Plans for a partial ban on smoking in public places in England are "unfair, unjust, inefficient and unworkable", an influential committee of MPs says.
Private clubs and pubs not serving food will be unaffected
The Commons health select committee says a total ban is the "only effective means" of protecting public health.
The Health Bill would allow smoking to continue in private clubs and pubs which do not serve food.
Health minister Caroline Flint said this represented "a huge step forward for public health".
'Element of choice'
She added: "Even in the exempted bars and private members clubs bar workers will be better protected through the exclusion of smoking in the bar area.
"We believe that these proposals offer the right balance between reducing the public health risk whilst allowing an element of choice for those who do want to smoke with a drink to do so in a way which has minimal impact on other people."
But the report says ministers, who have reportedly been divided over the issue, are "sorely lacking" leadership and clarity, while Cabinet attitudes have been "muddled and vacillating".
It calls for the ban on smoking to be extended to drink-only pubs and members-only clubs in an effort to protect bar workers and children from fumes.
A partial ban would "widen health inequalities" and "be disputed in the courts", MPs add.
The report - Smoking in Public Places - claims there is "clear public support" for a total ban and "strong evidence" of the effects of passive smoking.
The committee's chairman, Labour MP Kevin Barron, said: "The government is missing out on a golden opportunity to dramatically improve the public health of this country.
"The current proposals fly in the face of medical opinion and will do nothing to protect those most at risk.
"As they stand, they will simply exacerbate existing health inequalities and will confuse the public as to where they can and cannot smoke."
Tony Blair last week told MPs he would "listen to the debate with interest".
The committee found the Health Bill, published in October, had given "only a very vague sense of the government's intentions".
Health Secretary Patricia Hewitt has since said she expects the partial ban to lead to a comprehensive ban within a few years.
It is thought she wanted a total ban but settled for the partial option after meeting opposition in Cabinet from her predecessor John Reid, understood to be concerned it would lead to accusations of a "nanny state".
Some 95 MPs, including 64 Labour backbenchers, have signed a motion calling for a free vote on the issue.
Professor Alex Markham, chief executive of Cancer Research UK, said: "The government knows that pub workers will continue to die under a partial ban.
"We call on it to act on the views of doctors, health charities, the public and the hospitality industry and introduce a comprehensive smoke-free law as soon as possible."
The British Heart Foundation called the government plan a "nonsensical compromise".
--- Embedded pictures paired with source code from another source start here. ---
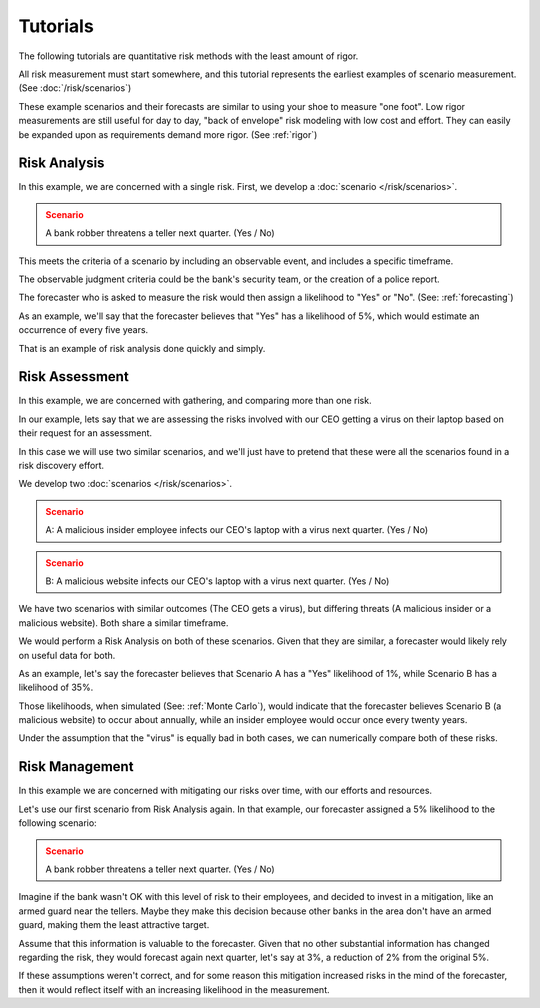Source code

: Tutorials
=========
The following tutorials are quantitative risk methods with the least amount of rigor.

All risk measurement must start somewhere, and this tutorial represents the earliest examples of scenario measurement. (See :doc:`/risk/scenarios`)

These example scenarios and their forecasts are similar to using your shoe to measure "one foot". Low rigor measurements are still useful for day to day, "back of envelope" risk modeling with low cost and effort. They can easily be expanded upon as requirements demand more rigor. (See :ref:`rigor`)

Risk Analysis
-------------
In this example, we are concerned with a single risk. First, we develop a :doc:`scenario </risk/scenarios>`.

.. admonition:: Scenario
  :class: warning

  A bank robber threatens a teller next quarter. (Yes / No)

This meets the criteria of a scenario by including an observable event, and includes a specific timeframe.

The observable judgment criteria could be the bank's security team, or the creation of a police report.

The forecaster who is asked to measure the risk would then assign a likelihood to "Yes" or "No". (See: :ref:`forecasting`)

As an example, we'll say that the forecaster believes that "Yes" has a likelihood of 5%, which would estimate an occurrence of every five years.

That is an example of risk analysis done quickly and simply.

Risk Assessment
---------------
In this example, we are concerned with gathering, and comparing more than one risk.

In our example, lets say that we are assessing the risks involved with our CEO getting a virus on their laptop based on their request for an assessment.

In this case we will use two similar scenarios, and we'll just have to pretend that these were all the scenarios found in a risk discovery effort.

We develop two :doc:`scenarios </risk/scenarios>`.

.. admonition:: Scenario
  :class: warning

  A: A malicious insider employee infects our CEO's laptop with a virus next quarter. (Yes / No)

.. admonition:: Scenario
  :class: warning

  B: A malicious website infects our CEO's laptop with a virus next quarter. (Yes / No)

We have two scenarios with similar outcomes (The CEO gets a virus), but differing threats (A malicious insider or a malicious website). Both share a similar timeframe.

We would perform a Risk Analysis on both of these scenarios. Given that they are similar, a forecaster would likely rely on useful data for both.

As an example, let's say the forecaster believes that Scenario A has a "Yes" likelihood of 1%, while Scenario B has a likelihood of 35%.

Those likelihoods, when simulated (See: :ref:`Monte Carlo`), would indicate that the forecaster believes Scenario B (a malicious website) to occur about annually, while an insider employee would occur once every twenty years.

Under the assumption that the "virus" is equally bad in both cases, we can numerically compare both of these risks.

Risk Management
---------------
In this example we are concerned with mitigating our risks over time, with our efforts and resources.

Let's use our first scenario from Risk Analysis again. In that example, our forecaster assigned a 5% likelihood to the following scenario:

.. admonition:: Scenario
  :class: warning

  A bank robber threatens a teller next quarter. (Yes / No)

Imagine if the bank wasn't OK with this level of risk to their employees, and decided to invest in a mitigation, like an armed guard near the tellers. Maybe they make this decision because other banks in the area don't have an armed guard, making them the least attractive target.

Assume that this information is valuable to the forecaster. Given that no other substantial information has changed regarding the risk, they would forecast again next quarter, let's say at 3%, a reduction of 2% from the original 5%.

If these assumptions weren't correct, and for some reason this mitigation increased risks in the mind of the forecaster, then it would reflect itself with an increasing likelihood in the measurement.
However, a study by University College London suggests smoking bans in public places lead to children being exposed to higher levels of tobacco smoke at home.
The government has agreed to stop smoking in all pubs and clubs in Northern Ireland, and the Scottish Executive has ordered a ban.
The Health Bill gives the Welsh Assembly the right to decide for itself whether to implement a ban it has already twice approved in principle.